While the guardian ad litem, in some respects, represents his ward as an attorney represents an adult client, his concurrent obligation to the court and all parties imposes a higher degree of objectivity. In the opinion of the court, he cannot properly take a stance which, in effect, prevents the court or other parties from having a full knowledge of material evidence which he has secured and deems pertinent with respect to the issues in which his ward has an interest.

A probate proceeding is said to be in rem. It is conducted for the benefit of all parties interested so that all may know whether decedent made a valid will or died intestate. It is not a private dispute between individuals.

The guardian ad litem indicated that proponent either has or could examine the same witness. That may be, but to avoid any injustice or hardship either to contestants, proponents or interested beneficiaries, all parties should know whether these witnesses have made statements to different parties which are consistent or inconsistent, and no good reason whatever has been indicated as to why the statements which they have made be kept secret and not disclosed at this time.

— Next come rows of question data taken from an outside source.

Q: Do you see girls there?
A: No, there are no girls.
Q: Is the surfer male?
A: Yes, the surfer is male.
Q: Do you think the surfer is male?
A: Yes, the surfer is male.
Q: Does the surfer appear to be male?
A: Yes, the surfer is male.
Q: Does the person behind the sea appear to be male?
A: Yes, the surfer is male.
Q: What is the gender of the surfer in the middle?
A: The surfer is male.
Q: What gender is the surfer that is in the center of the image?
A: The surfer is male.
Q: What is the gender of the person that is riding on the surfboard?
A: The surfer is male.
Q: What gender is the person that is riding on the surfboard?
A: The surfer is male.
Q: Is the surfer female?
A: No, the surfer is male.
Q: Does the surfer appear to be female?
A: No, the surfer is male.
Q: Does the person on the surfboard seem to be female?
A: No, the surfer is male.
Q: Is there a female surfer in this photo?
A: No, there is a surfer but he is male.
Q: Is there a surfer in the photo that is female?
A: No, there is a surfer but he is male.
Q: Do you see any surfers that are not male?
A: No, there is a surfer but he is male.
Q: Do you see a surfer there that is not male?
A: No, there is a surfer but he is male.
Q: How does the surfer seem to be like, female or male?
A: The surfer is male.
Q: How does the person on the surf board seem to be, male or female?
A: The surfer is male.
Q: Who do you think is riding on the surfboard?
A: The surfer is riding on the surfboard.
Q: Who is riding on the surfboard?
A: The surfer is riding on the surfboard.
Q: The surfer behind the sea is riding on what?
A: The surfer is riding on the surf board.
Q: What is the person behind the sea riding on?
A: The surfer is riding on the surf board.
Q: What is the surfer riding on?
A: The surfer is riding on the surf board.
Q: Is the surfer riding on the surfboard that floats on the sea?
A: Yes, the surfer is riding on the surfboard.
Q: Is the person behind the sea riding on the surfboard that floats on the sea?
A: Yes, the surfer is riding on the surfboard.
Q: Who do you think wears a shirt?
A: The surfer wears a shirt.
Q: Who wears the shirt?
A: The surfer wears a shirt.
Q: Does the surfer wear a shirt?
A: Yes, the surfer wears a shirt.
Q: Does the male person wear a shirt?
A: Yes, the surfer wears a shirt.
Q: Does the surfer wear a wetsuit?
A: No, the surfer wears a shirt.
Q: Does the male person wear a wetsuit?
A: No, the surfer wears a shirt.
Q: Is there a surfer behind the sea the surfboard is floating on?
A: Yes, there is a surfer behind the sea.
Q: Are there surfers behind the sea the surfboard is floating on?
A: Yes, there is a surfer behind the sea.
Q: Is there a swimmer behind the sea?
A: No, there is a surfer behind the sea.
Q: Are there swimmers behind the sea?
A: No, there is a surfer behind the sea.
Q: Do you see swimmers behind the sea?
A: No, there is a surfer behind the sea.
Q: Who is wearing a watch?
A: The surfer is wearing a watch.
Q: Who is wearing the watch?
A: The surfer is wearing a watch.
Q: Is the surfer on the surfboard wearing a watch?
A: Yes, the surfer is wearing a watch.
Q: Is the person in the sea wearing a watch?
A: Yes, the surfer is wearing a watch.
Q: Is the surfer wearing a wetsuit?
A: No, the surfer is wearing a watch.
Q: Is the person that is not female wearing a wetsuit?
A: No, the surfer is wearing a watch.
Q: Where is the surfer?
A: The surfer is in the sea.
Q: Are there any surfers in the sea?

They will be disclosed, in any event, when the guardian ad litem reports either on his own initiative or by the direction of the court.

*147The objective of disclosure here is to reveal and not conceal the facts bearing on validity of the will. The purpose is to avoid surprise at a trial, not to cause surprise at the trial. The statute is to be interpreted liberally and to permit disclosure of evidence which is material and necessary. (Allen v. Crowell-Collier Pub. Co., 21 N Y 2d 403.)

The court is of the opinion that the disclosure of the statements is sought in good faith, that the production is required in this probate proceeding in the interests of justice, that the disclosure is in the interest of all parties, that the guardian ad litem is under a duty to reveal and report the same, and that disclosure will prevent surprise and assist in proper preparation or resolution of the issues.

Accordingly, the guardian ad litem is directed to produce and disclose the five statements. The order as submitted contains a general direction not limited to disclosure of the five statements. It is the intention of the court that only the five statements be disclosed.